● Source extract:
----

The explosion of the public sphere

It is Thursday, 21st November 2019. The Labour manifesto has just been published and you want to know what to think about it. You could, of course, read all 107 pages of the manifesto in full online, or snack on Labour Party digests of it (including Jeremy Corbyn’s 60 second synopsis from the back of a moving car). Alternatively, you could go to the Conservatives’ critique of it at labourmanifesto.co.uk (briefly the top ad when you search Google for ‘Labour’).

Rather than read the necessarily one-sided pitches by the parties themselves, you probably want some non-party analysis. For this you will not find yourself wanting. For lightning reactions you can scroll through the thousands of tweets under #labourmanifesto. For more thoughtful responses you can read breakdowns from every thinktank from the IFS to the IEA, from the Institute for Government to the UK in a Changing Europe. If you are aligned to a particular cause you can look at the many posts from NGOs and campaign groups, from Greenpeace to Taxpayers Alliance.

----

● Excerpted records:

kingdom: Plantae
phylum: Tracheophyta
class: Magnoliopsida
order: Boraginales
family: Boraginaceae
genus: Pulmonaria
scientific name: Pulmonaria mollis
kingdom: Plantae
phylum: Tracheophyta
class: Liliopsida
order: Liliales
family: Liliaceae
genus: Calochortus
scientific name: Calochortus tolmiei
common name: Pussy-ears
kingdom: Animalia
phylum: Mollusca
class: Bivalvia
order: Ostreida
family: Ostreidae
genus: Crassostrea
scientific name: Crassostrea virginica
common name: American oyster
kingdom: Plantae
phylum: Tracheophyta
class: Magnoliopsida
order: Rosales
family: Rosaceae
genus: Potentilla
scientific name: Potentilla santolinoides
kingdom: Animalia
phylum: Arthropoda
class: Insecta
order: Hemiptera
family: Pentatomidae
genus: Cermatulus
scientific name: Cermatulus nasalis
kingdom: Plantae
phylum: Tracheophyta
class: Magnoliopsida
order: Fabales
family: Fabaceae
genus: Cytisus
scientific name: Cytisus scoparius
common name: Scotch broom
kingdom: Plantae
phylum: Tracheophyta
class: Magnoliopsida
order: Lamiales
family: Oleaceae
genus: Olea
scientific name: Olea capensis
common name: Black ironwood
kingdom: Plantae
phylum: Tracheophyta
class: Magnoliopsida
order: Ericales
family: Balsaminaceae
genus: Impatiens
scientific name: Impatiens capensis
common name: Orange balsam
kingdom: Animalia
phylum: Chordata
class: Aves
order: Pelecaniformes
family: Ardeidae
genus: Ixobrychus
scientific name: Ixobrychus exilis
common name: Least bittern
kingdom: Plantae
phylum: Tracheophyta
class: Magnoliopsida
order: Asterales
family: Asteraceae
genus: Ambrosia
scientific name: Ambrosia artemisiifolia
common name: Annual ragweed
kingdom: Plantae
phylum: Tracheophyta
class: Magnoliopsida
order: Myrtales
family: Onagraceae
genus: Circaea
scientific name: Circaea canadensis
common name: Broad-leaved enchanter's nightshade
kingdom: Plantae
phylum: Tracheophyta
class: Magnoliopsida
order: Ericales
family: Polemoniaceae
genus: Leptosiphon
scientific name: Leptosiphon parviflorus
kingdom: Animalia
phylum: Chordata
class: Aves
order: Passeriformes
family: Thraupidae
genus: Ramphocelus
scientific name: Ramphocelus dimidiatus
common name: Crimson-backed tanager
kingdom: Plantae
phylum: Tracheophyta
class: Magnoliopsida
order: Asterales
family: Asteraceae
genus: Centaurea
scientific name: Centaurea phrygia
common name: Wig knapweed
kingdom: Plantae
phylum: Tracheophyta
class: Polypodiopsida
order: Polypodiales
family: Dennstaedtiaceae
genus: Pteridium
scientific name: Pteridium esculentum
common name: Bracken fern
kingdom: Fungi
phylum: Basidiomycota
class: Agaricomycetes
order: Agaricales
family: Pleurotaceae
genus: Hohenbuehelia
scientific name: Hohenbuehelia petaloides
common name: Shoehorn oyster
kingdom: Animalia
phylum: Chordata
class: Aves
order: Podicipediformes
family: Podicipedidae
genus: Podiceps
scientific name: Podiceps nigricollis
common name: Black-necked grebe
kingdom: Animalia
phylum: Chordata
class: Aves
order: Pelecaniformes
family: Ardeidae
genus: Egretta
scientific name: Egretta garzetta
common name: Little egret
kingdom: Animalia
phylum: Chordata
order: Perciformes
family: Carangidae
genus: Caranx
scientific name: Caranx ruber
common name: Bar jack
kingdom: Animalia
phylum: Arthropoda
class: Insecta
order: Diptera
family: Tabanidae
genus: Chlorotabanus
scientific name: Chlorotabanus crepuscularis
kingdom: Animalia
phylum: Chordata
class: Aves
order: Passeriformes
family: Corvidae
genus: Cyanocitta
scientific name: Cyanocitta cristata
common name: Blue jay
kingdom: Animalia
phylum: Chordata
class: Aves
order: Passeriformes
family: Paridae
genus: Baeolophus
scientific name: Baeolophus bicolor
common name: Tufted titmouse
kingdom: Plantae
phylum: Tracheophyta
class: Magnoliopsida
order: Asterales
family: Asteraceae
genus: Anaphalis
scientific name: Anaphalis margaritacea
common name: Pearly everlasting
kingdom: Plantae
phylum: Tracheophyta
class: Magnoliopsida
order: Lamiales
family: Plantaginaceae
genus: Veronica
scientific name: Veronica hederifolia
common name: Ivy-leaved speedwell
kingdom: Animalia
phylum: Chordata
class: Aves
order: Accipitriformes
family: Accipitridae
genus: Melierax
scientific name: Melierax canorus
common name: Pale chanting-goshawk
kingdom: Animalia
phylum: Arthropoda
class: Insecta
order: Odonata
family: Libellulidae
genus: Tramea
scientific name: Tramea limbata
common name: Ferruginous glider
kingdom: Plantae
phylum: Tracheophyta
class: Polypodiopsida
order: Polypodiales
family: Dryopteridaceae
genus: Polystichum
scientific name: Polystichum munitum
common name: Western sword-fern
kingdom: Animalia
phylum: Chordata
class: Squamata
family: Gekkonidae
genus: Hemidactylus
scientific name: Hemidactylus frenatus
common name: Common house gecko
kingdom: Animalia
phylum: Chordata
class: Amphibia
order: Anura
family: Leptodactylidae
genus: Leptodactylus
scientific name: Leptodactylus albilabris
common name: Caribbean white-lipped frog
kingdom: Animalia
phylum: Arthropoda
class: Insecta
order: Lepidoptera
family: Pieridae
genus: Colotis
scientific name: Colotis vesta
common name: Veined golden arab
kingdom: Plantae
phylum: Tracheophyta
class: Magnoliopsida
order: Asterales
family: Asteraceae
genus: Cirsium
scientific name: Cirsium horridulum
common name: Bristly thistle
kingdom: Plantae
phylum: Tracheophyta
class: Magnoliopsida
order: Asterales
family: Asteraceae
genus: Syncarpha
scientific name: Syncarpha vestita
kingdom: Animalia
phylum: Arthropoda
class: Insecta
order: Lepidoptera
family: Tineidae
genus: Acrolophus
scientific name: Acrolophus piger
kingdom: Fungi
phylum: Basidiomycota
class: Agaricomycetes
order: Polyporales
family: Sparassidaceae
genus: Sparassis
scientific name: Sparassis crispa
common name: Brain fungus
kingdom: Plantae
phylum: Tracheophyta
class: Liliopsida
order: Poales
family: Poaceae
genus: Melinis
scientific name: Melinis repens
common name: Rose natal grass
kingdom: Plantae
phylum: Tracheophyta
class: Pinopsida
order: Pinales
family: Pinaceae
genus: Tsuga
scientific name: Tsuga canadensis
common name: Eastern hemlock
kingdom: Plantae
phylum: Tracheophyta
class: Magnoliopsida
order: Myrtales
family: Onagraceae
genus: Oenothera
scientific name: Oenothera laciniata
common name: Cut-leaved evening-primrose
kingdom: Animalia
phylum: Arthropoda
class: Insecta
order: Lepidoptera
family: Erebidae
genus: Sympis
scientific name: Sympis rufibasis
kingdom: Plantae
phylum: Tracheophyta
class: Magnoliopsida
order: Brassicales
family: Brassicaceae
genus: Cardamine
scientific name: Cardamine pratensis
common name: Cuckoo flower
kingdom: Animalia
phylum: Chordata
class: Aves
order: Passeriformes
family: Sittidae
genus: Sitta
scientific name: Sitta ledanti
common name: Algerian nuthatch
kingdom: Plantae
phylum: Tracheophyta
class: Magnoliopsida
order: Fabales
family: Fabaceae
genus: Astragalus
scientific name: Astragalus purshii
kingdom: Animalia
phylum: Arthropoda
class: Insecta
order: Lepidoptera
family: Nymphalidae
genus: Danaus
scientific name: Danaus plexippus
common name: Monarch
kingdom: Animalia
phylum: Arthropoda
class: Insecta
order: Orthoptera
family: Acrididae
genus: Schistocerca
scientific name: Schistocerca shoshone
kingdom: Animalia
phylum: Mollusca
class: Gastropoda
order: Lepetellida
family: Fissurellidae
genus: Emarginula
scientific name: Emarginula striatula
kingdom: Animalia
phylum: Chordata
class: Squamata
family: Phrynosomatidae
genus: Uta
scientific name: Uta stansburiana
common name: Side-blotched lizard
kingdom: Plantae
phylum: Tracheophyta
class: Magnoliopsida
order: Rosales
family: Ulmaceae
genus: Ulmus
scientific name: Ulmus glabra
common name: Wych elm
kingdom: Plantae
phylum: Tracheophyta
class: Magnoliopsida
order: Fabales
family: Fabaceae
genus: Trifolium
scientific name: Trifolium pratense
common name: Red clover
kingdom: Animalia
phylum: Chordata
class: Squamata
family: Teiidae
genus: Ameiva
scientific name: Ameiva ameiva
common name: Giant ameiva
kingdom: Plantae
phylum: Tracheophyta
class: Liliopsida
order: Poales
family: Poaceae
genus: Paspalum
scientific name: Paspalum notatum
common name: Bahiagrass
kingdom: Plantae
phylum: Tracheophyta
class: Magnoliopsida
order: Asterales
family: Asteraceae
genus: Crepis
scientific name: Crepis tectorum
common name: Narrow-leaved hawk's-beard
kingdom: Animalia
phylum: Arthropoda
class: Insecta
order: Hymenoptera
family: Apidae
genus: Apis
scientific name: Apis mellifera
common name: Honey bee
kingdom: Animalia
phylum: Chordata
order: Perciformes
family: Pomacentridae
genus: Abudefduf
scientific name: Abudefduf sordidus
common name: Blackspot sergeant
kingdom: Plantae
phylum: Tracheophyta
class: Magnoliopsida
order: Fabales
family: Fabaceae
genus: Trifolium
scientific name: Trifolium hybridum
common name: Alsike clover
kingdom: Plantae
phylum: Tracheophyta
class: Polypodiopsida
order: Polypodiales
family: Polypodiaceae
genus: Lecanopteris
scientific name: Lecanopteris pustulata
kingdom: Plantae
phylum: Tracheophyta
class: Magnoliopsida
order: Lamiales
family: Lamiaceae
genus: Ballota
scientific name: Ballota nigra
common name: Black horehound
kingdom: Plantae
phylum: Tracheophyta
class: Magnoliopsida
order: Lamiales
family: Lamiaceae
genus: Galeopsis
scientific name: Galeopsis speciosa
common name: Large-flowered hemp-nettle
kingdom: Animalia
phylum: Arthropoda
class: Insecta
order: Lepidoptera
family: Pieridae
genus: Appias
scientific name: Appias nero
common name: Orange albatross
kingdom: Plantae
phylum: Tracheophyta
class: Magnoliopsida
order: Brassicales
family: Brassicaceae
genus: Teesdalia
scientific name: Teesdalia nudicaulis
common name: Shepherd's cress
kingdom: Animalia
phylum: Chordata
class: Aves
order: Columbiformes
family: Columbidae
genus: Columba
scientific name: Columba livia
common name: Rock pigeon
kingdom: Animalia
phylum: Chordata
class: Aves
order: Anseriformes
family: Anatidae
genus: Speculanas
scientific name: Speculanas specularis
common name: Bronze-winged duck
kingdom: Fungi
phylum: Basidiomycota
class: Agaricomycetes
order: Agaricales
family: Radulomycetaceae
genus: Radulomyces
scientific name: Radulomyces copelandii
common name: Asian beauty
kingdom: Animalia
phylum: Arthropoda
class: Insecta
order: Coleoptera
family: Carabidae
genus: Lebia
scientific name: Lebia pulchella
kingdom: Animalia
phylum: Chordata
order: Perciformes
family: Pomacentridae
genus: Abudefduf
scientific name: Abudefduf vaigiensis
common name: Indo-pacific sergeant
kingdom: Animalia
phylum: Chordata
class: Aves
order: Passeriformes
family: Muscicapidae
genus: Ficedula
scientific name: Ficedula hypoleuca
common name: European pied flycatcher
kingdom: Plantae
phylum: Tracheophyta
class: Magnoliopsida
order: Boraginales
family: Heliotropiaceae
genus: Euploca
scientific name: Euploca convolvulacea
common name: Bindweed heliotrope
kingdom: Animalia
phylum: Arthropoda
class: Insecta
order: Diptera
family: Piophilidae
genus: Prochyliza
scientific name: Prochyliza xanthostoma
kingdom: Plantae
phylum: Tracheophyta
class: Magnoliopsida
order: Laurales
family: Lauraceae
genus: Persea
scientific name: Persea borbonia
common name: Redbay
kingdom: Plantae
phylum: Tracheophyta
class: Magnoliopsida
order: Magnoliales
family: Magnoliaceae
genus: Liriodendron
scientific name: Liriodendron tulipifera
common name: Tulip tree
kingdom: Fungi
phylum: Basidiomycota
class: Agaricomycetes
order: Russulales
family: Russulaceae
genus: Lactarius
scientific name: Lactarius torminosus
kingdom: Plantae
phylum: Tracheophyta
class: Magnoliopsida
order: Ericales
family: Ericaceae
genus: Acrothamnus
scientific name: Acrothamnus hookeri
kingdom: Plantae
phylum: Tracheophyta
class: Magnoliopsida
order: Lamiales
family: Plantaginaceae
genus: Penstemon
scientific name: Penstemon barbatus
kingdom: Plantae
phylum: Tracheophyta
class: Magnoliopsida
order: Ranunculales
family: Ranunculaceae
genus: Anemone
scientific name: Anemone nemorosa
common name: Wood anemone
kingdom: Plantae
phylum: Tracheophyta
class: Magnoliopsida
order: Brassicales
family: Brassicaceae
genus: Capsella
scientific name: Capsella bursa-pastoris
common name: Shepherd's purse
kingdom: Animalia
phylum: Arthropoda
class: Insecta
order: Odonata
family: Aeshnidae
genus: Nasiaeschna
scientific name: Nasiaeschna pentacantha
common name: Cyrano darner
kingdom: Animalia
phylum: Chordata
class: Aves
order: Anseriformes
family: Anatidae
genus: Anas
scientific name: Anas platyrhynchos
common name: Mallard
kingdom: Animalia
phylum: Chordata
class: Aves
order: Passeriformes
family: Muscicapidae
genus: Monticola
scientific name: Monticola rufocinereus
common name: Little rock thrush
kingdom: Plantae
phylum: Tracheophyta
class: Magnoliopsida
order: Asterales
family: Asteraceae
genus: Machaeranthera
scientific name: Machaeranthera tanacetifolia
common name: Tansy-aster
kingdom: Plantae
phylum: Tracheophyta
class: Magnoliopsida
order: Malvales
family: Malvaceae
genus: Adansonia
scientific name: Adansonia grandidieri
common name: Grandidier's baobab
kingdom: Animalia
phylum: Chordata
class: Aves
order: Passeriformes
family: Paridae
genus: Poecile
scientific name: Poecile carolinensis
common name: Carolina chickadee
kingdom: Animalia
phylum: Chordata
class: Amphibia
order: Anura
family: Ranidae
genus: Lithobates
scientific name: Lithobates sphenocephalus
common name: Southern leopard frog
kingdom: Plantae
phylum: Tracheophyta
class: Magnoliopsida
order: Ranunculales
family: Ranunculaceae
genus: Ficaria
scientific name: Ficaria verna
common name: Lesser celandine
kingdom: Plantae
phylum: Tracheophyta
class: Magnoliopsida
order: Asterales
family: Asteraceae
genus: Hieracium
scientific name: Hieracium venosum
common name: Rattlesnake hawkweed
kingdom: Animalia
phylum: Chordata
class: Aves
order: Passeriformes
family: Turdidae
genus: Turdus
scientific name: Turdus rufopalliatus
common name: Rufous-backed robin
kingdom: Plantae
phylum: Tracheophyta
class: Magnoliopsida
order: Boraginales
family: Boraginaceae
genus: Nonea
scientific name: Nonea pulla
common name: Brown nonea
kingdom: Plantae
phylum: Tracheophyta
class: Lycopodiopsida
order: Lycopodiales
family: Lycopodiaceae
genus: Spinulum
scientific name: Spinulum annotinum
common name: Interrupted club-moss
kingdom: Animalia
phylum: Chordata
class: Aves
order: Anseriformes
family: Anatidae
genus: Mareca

----

● Your assignment:
According to the text on the explosion of the public sphere, how many pages long is the Labour manifesto?

● Exercise output:
107 pages